The district court had found that the case was exceptional and that the defense team was entitled to higher fees because the infringement allegations had no merit when faced with "one of the clearest cases of prosecution history disclaimer the court had ever seen."  Disclaimers are made by applicants during patent application reviews and can limit the scope of protection provided by a patent.

Even without the disclaimer, Dragon continued to pursue the "meritless" case for nearly a decade.  However, even though Dish's counsel, Baker Botts, and Sirius' counsel, Kramer Levin Naftalis & Frankel, netted a combined $3.3 million, the attorneys still were not awarded their full fee request and petitioned the court in August for the rest of the money.  Dragon said in a response brief that the case should never have been found to be exceptional because it was based on a flawed disclaimer ruling resulting from the district court's misreading of the claim language.

According to Dragon, the district court erred by misreading the claim language as a verb — "to begin a recording" — instead of a noun — "a recording."  By conflating the noun form of the claim language with the verb form, the court caused a series of events leading to a claim construction order finding that Sirius and Dish had included clear disclaimers of continuous recording devices in their products.
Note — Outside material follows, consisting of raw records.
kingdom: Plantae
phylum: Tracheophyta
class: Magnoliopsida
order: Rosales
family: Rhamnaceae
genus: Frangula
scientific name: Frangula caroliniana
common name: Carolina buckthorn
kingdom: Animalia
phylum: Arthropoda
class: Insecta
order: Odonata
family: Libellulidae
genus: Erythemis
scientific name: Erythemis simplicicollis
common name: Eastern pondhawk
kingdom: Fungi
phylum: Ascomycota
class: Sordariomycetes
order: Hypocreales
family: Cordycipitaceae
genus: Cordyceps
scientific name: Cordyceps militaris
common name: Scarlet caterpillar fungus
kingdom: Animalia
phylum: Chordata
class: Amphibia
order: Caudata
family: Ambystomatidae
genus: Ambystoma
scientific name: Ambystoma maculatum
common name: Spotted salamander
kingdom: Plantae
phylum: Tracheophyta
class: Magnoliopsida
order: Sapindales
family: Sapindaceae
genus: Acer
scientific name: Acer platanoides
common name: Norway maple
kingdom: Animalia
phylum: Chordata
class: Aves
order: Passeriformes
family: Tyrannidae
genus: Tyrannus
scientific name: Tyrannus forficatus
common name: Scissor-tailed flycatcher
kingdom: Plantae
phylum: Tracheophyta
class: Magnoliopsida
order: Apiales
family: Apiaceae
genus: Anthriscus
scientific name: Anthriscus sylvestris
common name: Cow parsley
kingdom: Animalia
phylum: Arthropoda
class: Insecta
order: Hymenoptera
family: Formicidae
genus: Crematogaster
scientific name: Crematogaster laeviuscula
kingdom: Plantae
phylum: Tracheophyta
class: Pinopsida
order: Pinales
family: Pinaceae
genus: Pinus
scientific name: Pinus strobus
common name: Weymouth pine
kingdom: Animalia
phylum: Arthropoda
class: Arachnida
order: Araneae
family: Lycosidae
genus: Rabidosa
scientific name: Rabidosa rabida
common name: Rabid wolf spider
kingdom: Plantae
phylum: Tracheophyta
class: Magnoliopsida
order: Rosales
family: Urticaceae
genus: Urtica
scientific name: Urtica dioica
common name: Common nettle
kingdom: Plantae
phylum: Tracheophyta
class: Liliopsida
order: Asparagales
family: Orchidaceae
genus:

The patent-holding company hinted that Sirius and Dish pushed the court toward this thinking, saying the two companies wanted to pass off the idea of beginning a recording by initiating the storage of specific broadcast program information, which Dragon said is agnostic as to whether the overall recording process was underway.  "In this exchange, the district court equated the noun form of the claim language with a verb form requiring that the entire recording process, rather than the storage of specific broadcast program information of the invention, begin upon actuation of the key," Dragon said.

The court's disclaimer ruling based on this conflation resulted in "stipulated judgments of noninfringement," Dragon said, because the court found that Dish and Sirius had clearly included a disclaimer that their product contained continuous recording devices.  The disclaimer finding has remained the foundation for "many years of subsequent litigation" without review, despite the absence of evidence proving that Dish and Sirius included a clear disclaimer on their products, Dragon said.

According to Dragon, the U.S. Supreme Court found in 1990's Lewis v. Continental Bank Corp. that an interest in attorney fees is insufficient to claim an extraordinary case, and in Dragon's case, no other justiciable case or controversy has come forward since the cases became moot.  Dragon filed the suits against the companies nearly 10 years ago in December 2013, claiming both Dish and Sirius XM were infringing a patent on a keyboard equipped with audiovisual recording and playback technology.